Task goal :: Start to finish, print the data below exactly, without the images.

*** Material provided ***

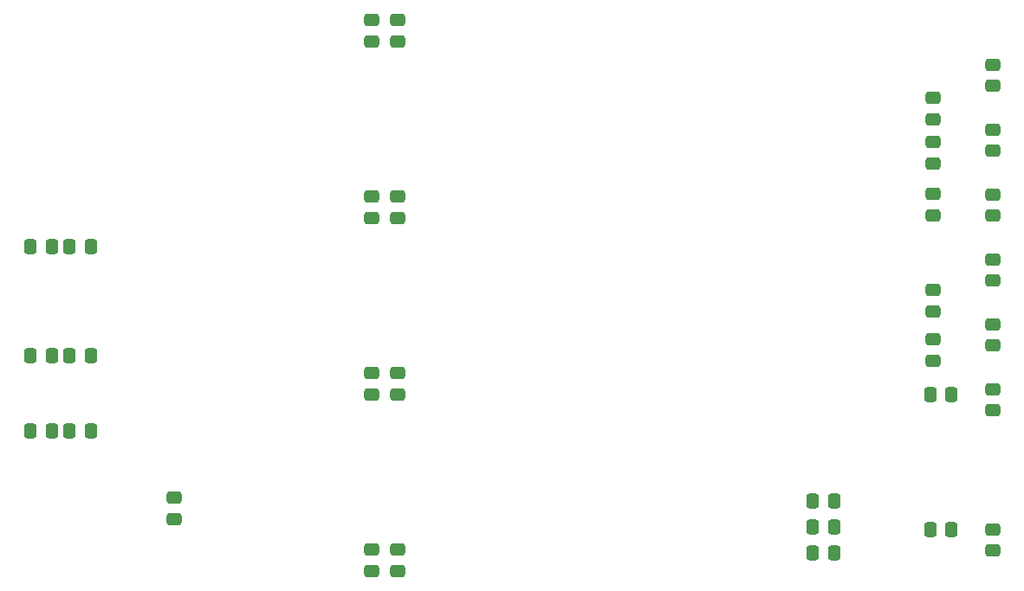
<source format=gbr>
%TF.GenerationSoftware,KiCad,Pcbnew,6.0.4-6f826c9f35~116~ubuntu21.10.1*%
%TF.CreationDate,2022-04-20T19:24:38+02:00*%
%TF.ProjectId,Interco_nucleo_4couches,496e7465-7263-46f5-9f6e-75636c656f5f,rev?*%
%TF.SameCoordinates,Original*%
%TF.FileFunction,Paste,Bot*%
%TF.FilePolarity,Positive*%
%FSLAX46Y46*%
G04 Gerber Fmt 4.6, Leading zero omitted, Abs format (unit mm)*
G04 Created by KiCad (PCBNEW 6.0.4-6f826c9f35~116~ubuntu21.10.1) date 2022-04-20 19:24:38*
%MOMM*%
%LPD*%
G01*
G04 APERTURE LIST*
G04 Aperture macros list*
%AMRoundRect*
0 Rectangle with rounded corners*
0 $1 Rounding radius*
0 $2 $3 $4 $5 $6 $7 $8 $9 X,Y pos of 4 corners*
0 Add a 4 corners polygon primitive as box body*
4,1,4,$2,$3,$4,$5,$6,$7,$8,$9,$2,$3,0*
0 Add four circle primitives for the rounded corners*
1,1,$1+$1,$2,$3*
1,1,$1+$1,$4,$5*
1,1,$1+$1,$6,$7*
1,1,$1+$1,$8,$9*
0 Add four rect primitives between the rounded corners*
20,1,$1+$1,$2,$3,$4,$5,0*
20,1,$1+$1,$4,$5,$6,$7,0*
20,1,$1+$1,$6,$7,$8,$9,0*
20,1,$1+$1,$8,$9,$2,$3,0*%
G04 Aperture macros list end*
%ADD10RoundRect,0.250000X-0.337500X-0.475000X0.337500X-0.475000X0.337500X0.475000X-0.337500X0.475000X0*%
%ADD11RoundRect,0.250000X0.475000X-0.337500X0.475000X0.337500X-0.475000X0.337500X-0.475000X-0.337500X0*%
%ADD12RoundRect,0.250000X0.337500X0.475000X-0.337500X0.475000X-0.337500X-0.475000X0.337500X-0.475000X0*%
G04 APERTURE END LIST*
D10*
%TO.C,R44*%
X123698000Y-112014000D03*
X125773000Y-112014000D03*
%TD*%
D11*
%TO.C,R33*%
X129794000Y-74973000D03*
X129794000Y-72898000D03*
%TD*%
%TO.C,R34*%
X123952000Y-81280000D03*
X123952000Y-79205000D03*
%TD*%
%TO.C,R32*%
X123952000Y-76200000D03*
X123952000Y-74125000D03*
%TD*%
D12*
%TO.C,R48*%
X114300000Y-109220000D03*
X112225000Y-109220000D03*
%TD*%
D11*
%TO.C,R10*%
X71628000Y-116078000D03*
X71628000Y-114003000D03*
%TD*%
D12*
%TO.C,R46*%
X41656000Y-102362000D03*
X39581000Y-102362000D03*
%TD*%
D10*
%TO.C,R47*%
X35771000Y-102362000D03*
X37846000Y-102362000D03*
%TD*%
%TO.C,R310*%
X123698000Y-98806000D03*
X125773000Y-98806000D03*
%TD*%
D12*
%TO.C,R49*%
X114300000Y-111760000D03*
X112225000Y-111760000D03*
%TD*%
D11*
%TO.C,R21*%
X69088000Y-64262000D03*
X69088000Y-62187000D03*
%TD*%
%TO.C,R11*%
X69088000Y-116078000D03*
X69088000Y-114003000D03*
%TD*%
%TO.C,R16*%
X49784000Y-110998000D03*
X49784000Y-108923000D03*
%TD*%
%TO.C,R14*%
X71628000Y-81534000D03*
X71628000Y-79459000D03*
%TD*%
D10*
%TO.C,R43*%
X35771000Y-94996000D03*
X37846000Y-94996000D03*
%TD*%
D12*
%TO.C,R40*%
X41656000Y-84328000D03*
X39581000Y-84328000D03*
%TD*%
D11*
%TO.C,R13*%
X69088000Y-98806000D03*
X69088000Y-96731000D03*
%TD*%
D12*
%TO.C,R42*%
X41656000Y-94996000D03*
X39581000Y-94996000D03*
%TD*%
%TO.C,R410*%
X114300000Y-114300000D03*
X112225000Y-114300000D03*
%TD*%
D11*
%TO.C,R31*%
X129794000Y-68623000D03*
X129794000Y-66548000D03*
%TD*%
%TO.C,R36*%
X123952000Y-90678000D03*
X123952000Y-88603000D03*
%TD*%
%TO.C,R35*%
X129794000Y-81323000D03*
X129794000Y-79248000D03*
%TD*%
%TO.C,R15*%
X69088000Y-81534000D03*
X69088000Y-79459000D03*
%TD*%
%TO.C,R20*%
X71628000Y-64262000D03*
X71628000Y-62187000D03*
%TD*%
%TO.C,R30*%
X123952000Y-71882000D03*
X123952000Y-69807000D03*
%TD*%
%TO.C,R37*%
X129794000Y-87673000D03*
X129794000Y-85598000D03*
%TD*%
D10*
%TO.C,R41*%
X35771000Y-84328000D03*
X37846000Y-84328000D03*
%TD*%
D11*
%TO.C,R39*%
X129794000Y-94023000D03*
X129794000Y-91948000D03*
%TD*%
%TO.C,R12*%
X71628000Y-98806000D03*
X71628000Y-96731000D03*
%TD*%
%TO.C,R45*%
X129794000Y-114089000D03*
X129794000Y-112014000D03*
%TD*%
%TO.C,R311*%
X129794000Y-100373000D03*
X129794000Y-98298000D03*
%TD*%
%TO.C,R38*%
X123952000Y-95504000D03*
X123952000Y-93429000D03*
%TD*%
M02*

</source>
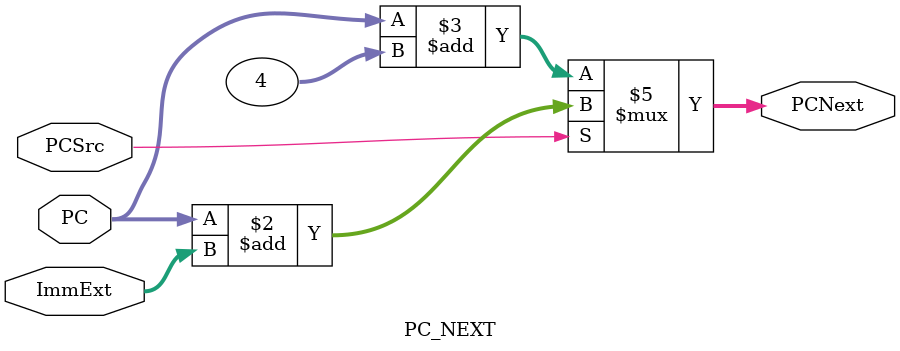
<source format=v>
module PC_NEXT(
    input [31:0] ImmExt,
    input [31:0] PC,
    input PCSrc,
    output reg [31:0] PCNext
);


always @(*) begin
    if(PCSrc) begin
      PCNext <= PC + ImmExt;
    end    
    else begin
      PCNext <= PC + 32'd4;
    end
end

endmodule
</source>
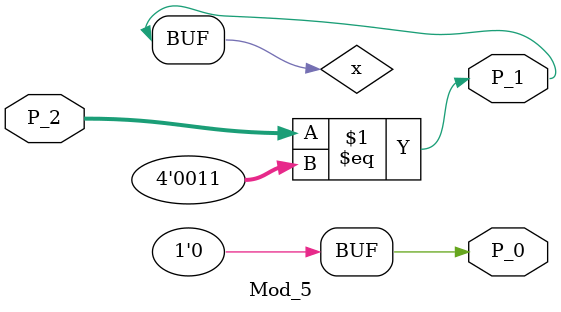
<source format=v>
module Mod_5 ( P_0 , P_1 , P_2) ;
input wire  [1:4]  P_2 ;
output wire [0:0]  P_0 ;
output wire [0:0]  P_1 ;
assign P_0 = 1'h0;
wire x = (P_2 == 4'h3);
assign P_1 = x;
endmodule

</source>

*** End of Material provided ***

Reply ::
<source format=gbr>
%TF.GenerationSoftware,KiCad,Pcbnew,6.0.4-6f826c9f35~116~ubuntu21.10.1*%
%TF.CreationDate,2022-04-20T19:24:38+02:00*%
%TF.ProjectId,Interco_nucleo_4couches,496e7465-7263-46f5-9f6e-75636c656f5f,rev?*%
%TF.SameCoordinates,Original*%
%TF.FileFunction,Paste,Bot*%
%TF.FilePolarity,Positive*%
%FSLAX46Y46*%
G04 Gerber Fmt 4.6, Leading zero omitted, Abs format (unit mm)*
G04 Created by KiCad (PCBNEW 6.0.4-6f826c9f35~116~ubuntu21.10.1) date 2022-04-20 19:24:38*
%MOMM*%
%LPD*%
G01*
G04 APERTURE LIST*
G04 Aperture macros list*
%AMRoundRect*
0 Rectangle with rounded corners*
0 $1 Rounding radius*
0 $2 $3 $4 $5 $6 $7 $8 $9 X,Y pos of 4 corners*
0 Add a 4 corners polygon primitive as box body*
4,1,4,$2,$3,$4,$5,$6,$7,$8,$9,$2,$3,0*
0 Add four circle primitives for the rounded corners*
1,1,$1+$1,$2,$3*
1,1,$1+$1,$4,$5*
1,1,$1+$1,$6,$7*
1,1,$1+$1,$8,$9*
0 Add four rect primitives between the rounded corners*
20,1,$1+$1,$2,$3,$4,$5,0*
20,1,$1+$1,$4,$5,$6,$7,0*
20,1,$1+$1,$6,$7,$8,$9,0*
20,1,$1+$1,$8,$9,$2,$3,0*%
G04 Aperture macros list end*
%ADD10RoundRect,0.250000X-0.337500X-0.475000X0.337500X-0.475000X0.337500X0.475000X-0.337500X0.475000X0*%
%ADD11RoundRect,0.250000X0.475000X-0.337500X0.475000X0.337500X-0.475000X0.337500X-0.475000X-0.337500X0*%
%ADD12RoundRect,0.250000X0.337500X0.475000X-0.337500X0.475000X-0.337500X-0.475000X0.337500X-0.475000X0*%
G04 APERTURE END LIST*
D10*
%TO.C,R44*%
X123698000Y-112014000D03*
X125773000Y-112014000D03*
%TD*%
D11*
%TO.C,R33*%
X129794000Y-74973000D03*
X129794000Y-72898000D03*
%TD*%
%TO.C,R34*%
X123952000Y-81280000D03*
X123952000Y-79205000D03*
%TD*%
%TO.C,R32*%
X123952000Y-76200000D03*
X123952000Y-74125000D03*
%TD*%
D12*
%TO.C,R48*%
X114300000Y-109220000D03*
X112225000Y-109220000D03*
%TD*%
D11*
%TO.C,R10*%
X71628000Y-116078000D03*
X71628000Y-114003000D03*
%TD*%
D12*
%TO.C,R46*%
X41656000Y-102362000D03*
X39581000Y-102362000D03*
%TD*%
D10*
%TO.C,R47*%
X35771000Y-102362000D03*
X37846000Y-102362000D03*
%TD*%
%TO.C,R310*%
X123698000Y-98806000D03*
X125773000Y-98806000D03*
%TD*%
D12*
%TO.C,R49*%
X114300000Y-111760000D03*
X112225000Y-111760000D03*
%TD*%
D11*
%TO.C,R21*%
X69088000Y-64262000D03*
X69088000Y-62187000D03*
%TD*%
%TO.C,R11*%
X69088000Y-116078000D03*
X69088000Y-114003000D03*
%TD*%
%TO.C,R16*%
X49784000Y-110998000D03*
X49784000Y-108923000D03*
%TD*%
%TO.C,R14*%
X71628000Y-81534000D03*
X71628000Y-79459000D03*
%TD*%
D10*
%TO.C,R43*%
X35771000Y-94996000D03*
X37846000Y-94996000D03*
%TD*%
D12*
%TO.C,R40*%
X41656000Y-84328000D03*
X39581000Y-84328000D03*
%TD*%
D11*
%TO.C,R13*%
X69088000Y-98806000D03*
X69088000Y-96731000D03*
%TD*%
D12*
%TO.C,R42*%
X41656000Y-94996000D03*
X39581000Y-94996000D03*
%TD*%
%TO.C,R410*%
X114300000Y-114300000D03*
X112225000Y-114300000D03*
%TD*%
D11*
%TO.C,R31*%
X129794000Y-68623000D03*
X129794000Y-66548000D03*
%TD*%
%TO.C,R36*%
X123952000Y-90678000D03*
X123952000Y-88603000D03*
%TD*%
%TO.C,R35*%
X129794000Y-81323000D03*
X129794000Y-79248000D03*
%TD*%
%TO.C,R15*%
X69088000Y-81534000D03*
X69088000Y-79459000D03*
%TD*%
%TO.C,R20*%
X71628000Y-64262000D03*
X71628000Y-62187000D03*
%TD*%
%TO.C,R30*%
X123952000Y-71882000D03*
X123952000Y-69807000D03*
%TD*%
%TO.C,R37*%
X129794000Y-87673000D03*
X129794000Y-85598000D03*
%TD*%
D10*
%TO.C,R41*%
X35771000Y-84328000D03*
X37846000Y-84328000D03*
%TD*%
D11*
%TO.C,R39*%
X129794000Y-94023000D03*
X129794000Y-91948000D03*
%TD*%
%TO.C,R12*%
X71628000Y-98806000D03*
X71628000Y-96731000D03*
%TD*%
%TO.C,R45*%
X129794000Y-114089000D03*
X129794000Y-112014000D03*
%TD*%
%TO.C,R311*%
X129794000Y-100373000D03*
X129794000Y-98298000D03*
%TD*%
%TO.C,R38*%
X123952000Y-95504000D03*
X123952000Y-93429000D03*
%TD*%
M02*

</source>
<source format=v>
module PC_NEXT(
    input [31:0] ImmExt,
    input [31:0] PC,
    input PCSrc,
    output reg [31:0] PCNext
);


always @(*) begin
    if(PCSrc) begin
      PCNext <= PC + ImmExt;
    end    
    else begin
      PCNext <= PC + 32'd4;
    end
end

endmodule
</source>
<source format=v>
module Mod_5 ( P_0 , P_1 , P_2) ;
input wire  [1:4]  P_2 ;
output wire [0:0]  P_0 ;
output wire [0:0]  P_1 ;
assign P_0 = 1'h0;
wire x = (P_2 == 4'h3);
assign P_1 = x;
endmodule

</source>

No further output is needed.